**What to do**.
- 1) In the article on chocolate, about how long ago did the Maya first drink the bitter beverage made from the cacao bean?
- 2) Carry on the article on chocolate from its final sentence.

**Document section**.

************

Originally published in Crème de la Crème, January 2010

Coco Delice

Chocolate - revered by Mayans and Aztecs alike - both fervent practicers of human sacrifice, and brought to Europe by the priests accompanying Cortes, who themselves had a short way with unbelievers. Despite the initial efforts of the church to keep the secret of chocolate buttoned up, its use became widespread in Europe. Funnily enough it didn't cause Europeans to rip each other's hearts out, so perhaps it was something else the Mayans and Aztecs had in common...

So good, they made it illegal.

Simply eating chocolate can induce symptoms of pleasure so intense that it has been imbued with powers both mystical and sensual in origin. Associated in ancient times with goddesses of fertility, the bitter drink derived from the cacao bean was first consumed about 2,600 years ago by the Maya in Central America. Both the Maya and their successors, the Aztecs, used the drink in their religious rites, and when the Spanish arrived, the Church at first attempted to control access to the ingredients and the recipes for making Xocolatl.

Cultivated by the pre-Columbian Aztec and Maya civilisations, the humble cocoa bean grows within pods on the trunks and branches of the cacao tree. At once a staple food and a unit of currency, the beans became a fundamental part of the economy of the Mayan and Aztec empires. Used as food, drink, medicine and religious ritual drink, the cacao tree became widely domesticated.

************

**Given records**.
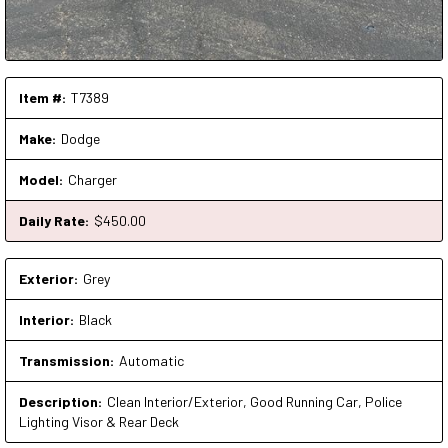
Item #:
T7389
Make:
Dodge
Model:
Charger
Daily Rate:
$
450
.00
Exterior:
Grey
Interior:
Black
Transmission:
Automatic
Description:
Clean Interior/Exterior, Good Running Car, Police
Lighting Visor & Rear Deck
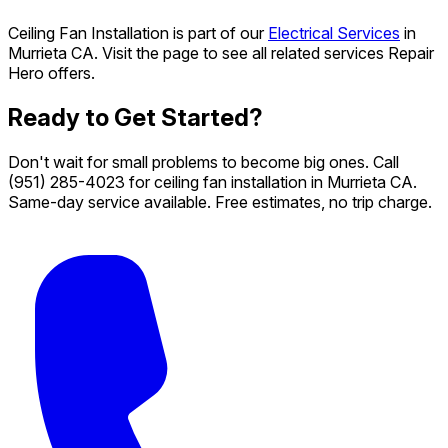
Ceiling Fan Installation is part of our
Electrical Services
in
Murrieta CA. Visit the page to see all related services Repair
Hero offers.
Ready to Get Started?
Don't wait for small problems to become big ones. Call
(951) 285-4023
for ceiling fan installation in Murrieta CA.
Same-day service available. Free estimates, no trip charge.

************

**Response list**.
- 1) About 2,600 years ago.

- 2)
So widespread was its use that no attempt to control the knowledge of it in Europe could succeed, and by the mid-1600s, Cacao plantations had been established by the British and French in the Caribbean and the Spanish in the Philippines. The culinary and medical use of the bean spread rapidly throughout the known world.

The Europeans put a great deal of effort into making the drink more palatable, and to processing the beans to make a more-easily preserved form. This is the process that led to the creation of the sweet and solid chocolate we are most familiar with.

Part of the appeal of eating chocolate is that it melts at body temperature, releasing as it does its glorious flavour. A study reported by the BBC claims that chocolate’s naturally-occurring phenylethylamine can trigger the release of endorphins like serotonin, known to be natural analgesics and pleasure-releasers, naturally analogous to opiates. The study revealed that heart rate and brain activity, measures of excitement, were stimulated by eating chocolate to a degree that was more intense than that associated with romantic kissing, and lasted 4 times longer.

What else does chocolate contain? A small amount of caffeine – a cup of cocoa contains about as much as is in “decaffeinated” coffee, about 6mg. It has flavinoids believed to suppress cancer and protect the heart, and anti-oxidants believed to improve the ratios of good and bad cholesterol. Its saturated fat is stearic acid – which does not increase LDL cholesterol, unlike other saturated fats. In short, chocolate is good for you!

It is of course a high energy food, and a little goes a long way to make up your daily calorie quotient, so eat with moderation, and favour dark and bitter chocolate over milk and sweet chocolate.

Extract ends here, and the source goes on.